It’s never the crime, always the “secret report.”
While the only crime here could be to taxpayers, despite Pasadena officials promises to the contrary, the city seems to be ignoring the usual rule of public relations: When bad news comes, get it out, regardless of what the lawyers say. Politicians will pay the political price while attorneys continue to collect their billable hours anyway if they hide it.
It’s simple: Don’t let the media frame the bad news before you can. The media usually will find out anyway, and it will focus on the agency that should be open and transparent rather than the alleged guilty party.
In this case, the ire is being directed at Pasadena and the ever-expanding Rose Bowl renovation project cost.
Reporter Brenda Gazzar revealed how a “secret report” details how the original projected budget, which was pegged at $152 million, should have been higher, closer to $200 million, and that project team officials should have known it. The lower number was the one touted to the public in 2010.
This should hardly be a surprise to anyone. Critics have pointed out that the overreaching and unrealistic expectations were coupled with underestimated cost projections since the project was first unveiled.

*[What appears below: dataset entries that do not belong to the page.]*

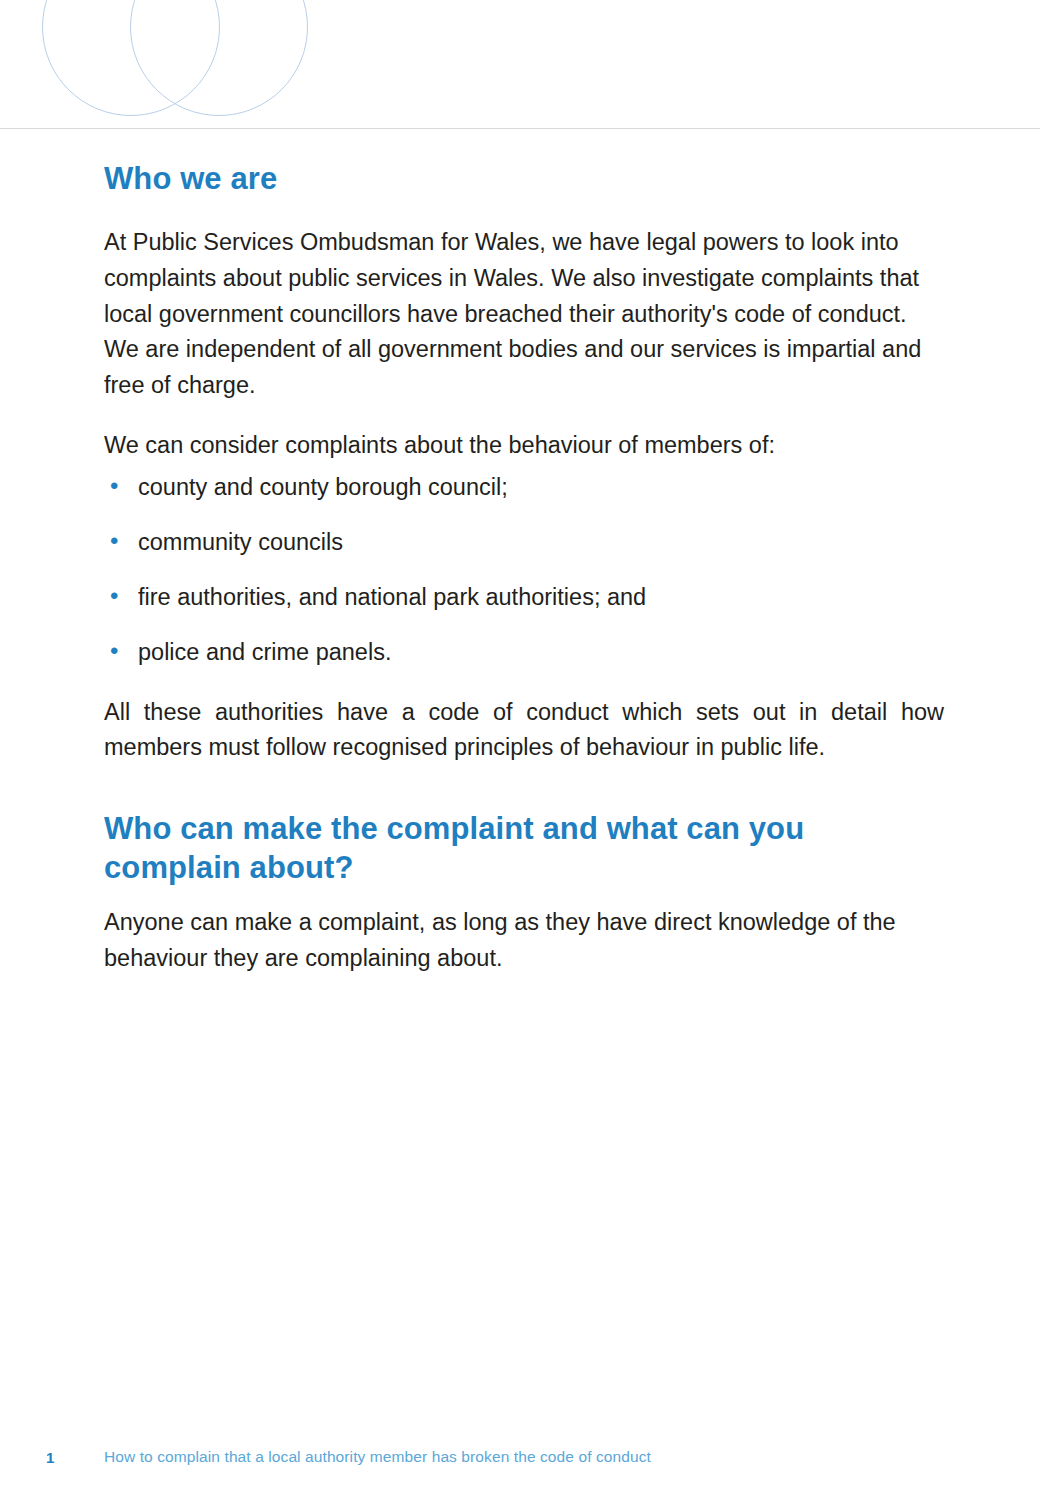Who we are
At Public Services Ombudsman for Wales, we have legal powers to look into complaints about public services in Wales. We also investigate complaints that local government councillors have breached their authority's code of conduct. We are independent of all government bodies and our services is impartial and free of charge.
We can consider complaints about the behaviour of members of:
county and county borough council;
community councils
fire authorities, and national park authorities; and
police and crime panels.
All these authorities have a code of conduct which sets out in detail how members must follow recognised principles of behaviour in public life.
Who can make the complaint and what can you complain about?
Anyone can make a complaint, as long as they have direct knowledge of the behaviour they are complaining about.
1
How to complain that a local authority member has broken the code of conduct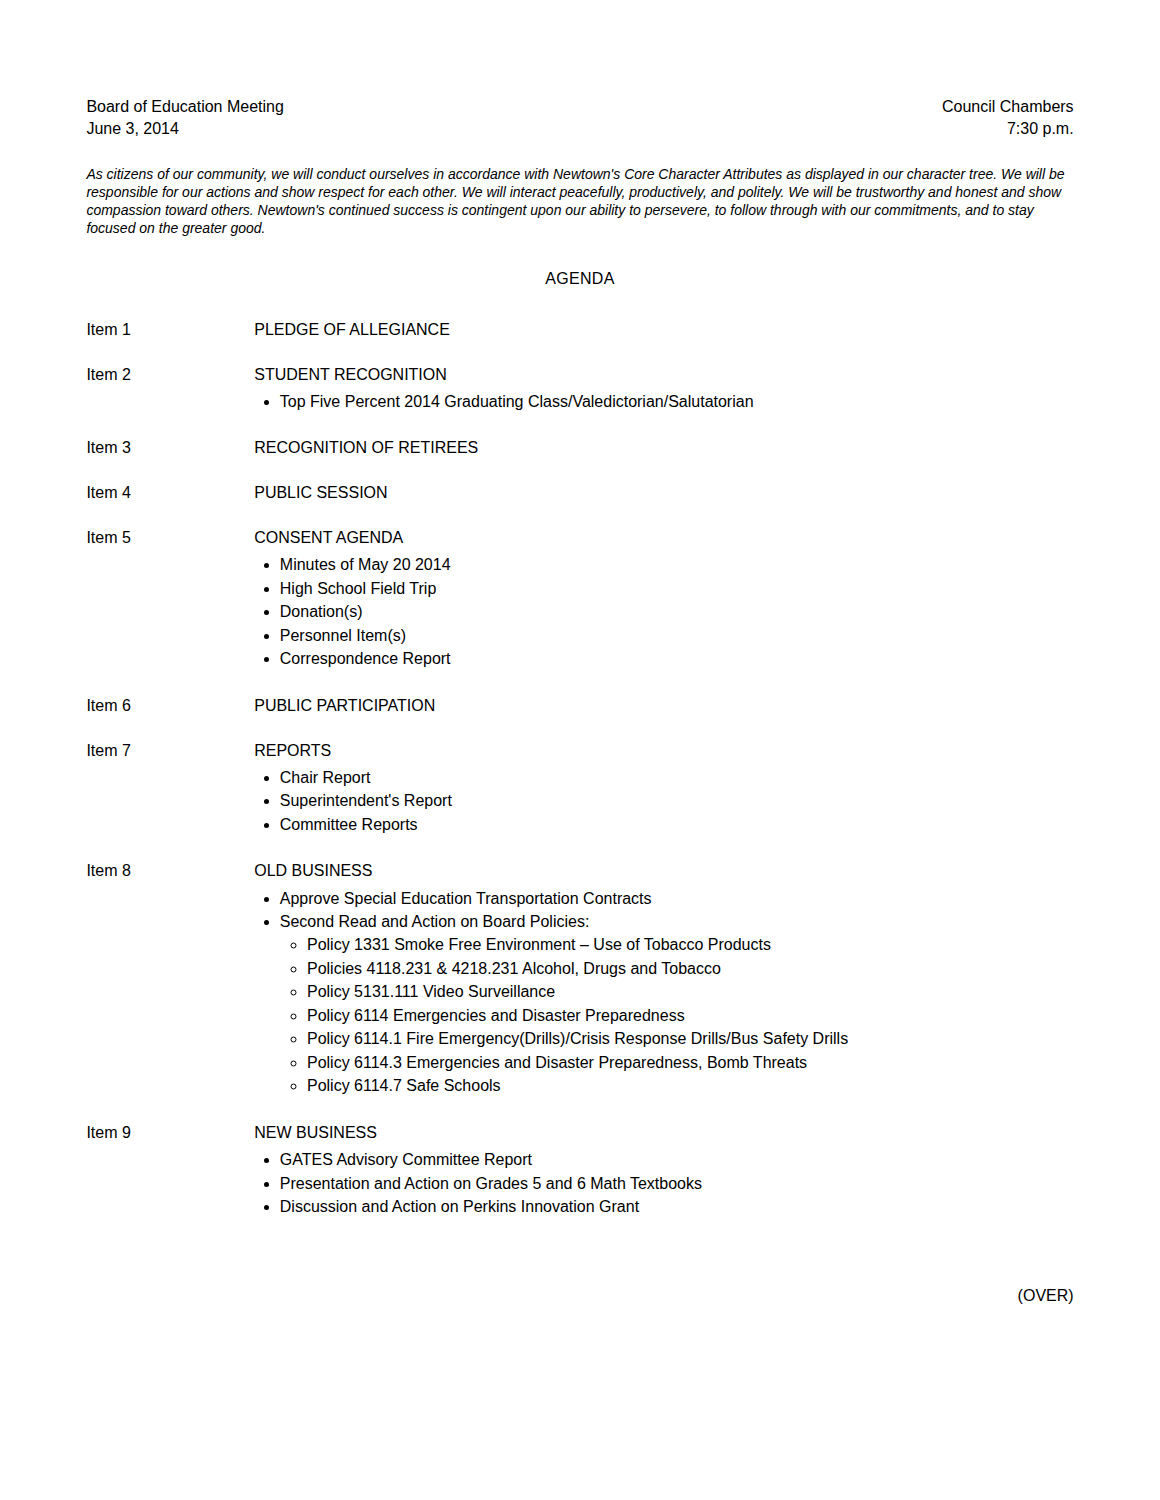Board of Education Meeting June 3, 2014
Council Chambers 7:30 p.m.
As citizens of our community, we will conduct ourselves in accordance with Newtown's Core Character Attributes as displayed in our character tree. We will be responsible for our actions and show respect for each other. We will interact peacefully, productively, and politely. We will be trustworthy and honest and show compassion toward others. Newtown's continued success is contingent upon our ability to persevere, to follow through with our commitments, and to stay focused on the greater good.
AGENDA
| Item 1 | PLEDGE OF ALLEGIANCE |
| Item 2 | STUDENT RECOGNITION Top Five Percent 2014 Graduating Class/Valedictorian/Salutatorian |
| Item 3 | RECOGNITION OF RETIREES |
| Item 4 | PUBLIC SESSION |
| Item 5 | CONSENT AGENDA Minutes of May 20 2014 High School Field Trip Donation(s) Personnel Item(s) Correspondence Report |
| Item 6 | PUBLIC PARTICIPATION |
| Item 7 | REPORTS Chair Report Superintendent's Report Committee Reports |
| Item 8 | OLD BUSINESS Approve Special Education Transportation Contracts Second Read and Action on Board Policies: Policy 1331 Smoke Free Environment – Use of Tobacco Products Policies 4118.231 & 4218.231 Alcohol, Drugs and Tobacco Policy 5131.111 Video Surveillance Policy 6114 Emergencies and Disaster Preparedness Policy 6114.1 Fire Emergency(Drills)/Crisis Response Drills/Bus Safety Drills Policy 6114.3 Emergencies and Disaster Preparedness, Bomb Threats Policy 6114.7 Safe Schools |
| Item 9 | NEW BUSINESS GATES Advisory Committee Report Presentation and Action on Grades 5 and 6 Math Textbooks Discussion and Action on Perkins Innovation Grant |
(OVER)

So, shocker, a third-party review agreed. The reaction from Pasadena is “pay no attention to that report. We know everything about it but can’t show it to you.”
Pasadena officials, including Mayor Bill Bogaard, are hiding behind questionable legal interpretations and are just making the situation worse. The mayor even said that the report will be released once litigation linked to the renovations is “ruled out.” What happens if litigation is not ruled out? Will the report be made public then?
No offense to the mayor, but the California Public Records Act decides what has to be made public and when, not the mayor of Pasadena.
Open government advocates Terry Francke and Gil Aguirre have already pointed out that the city’s position is shaky at best, deceptive at worst. Francke points out that the city’s position that the report is exempt because it’s litigation “work product” is a ruse to keep it from being made public. Aguirre notes that the report’s original purpose was based on concerns of how things were being run. To now claim it’s part of the litigation process, said Aguirre, is “absurd.”
City Councilman Victor Gordo, president of the Rose Bowl Operating Company, created an ad hoc committee that instigated the report. (Note that ad hoc committees are exempt from following state open meeting laws.)
He said, without a hint of sarcasm, that the project was “well planned.”
Coming after news in December that Pasadena Unified School District’s construction project is a mess, I’m not sure that Pasadena residents would agree anyone in Pasadena government can ever plan a construction project well.
But have no fear, Gordo found a silver lining: “… these aren’t overruns.”
Right. The cost overruns will be detailed in the next secret report.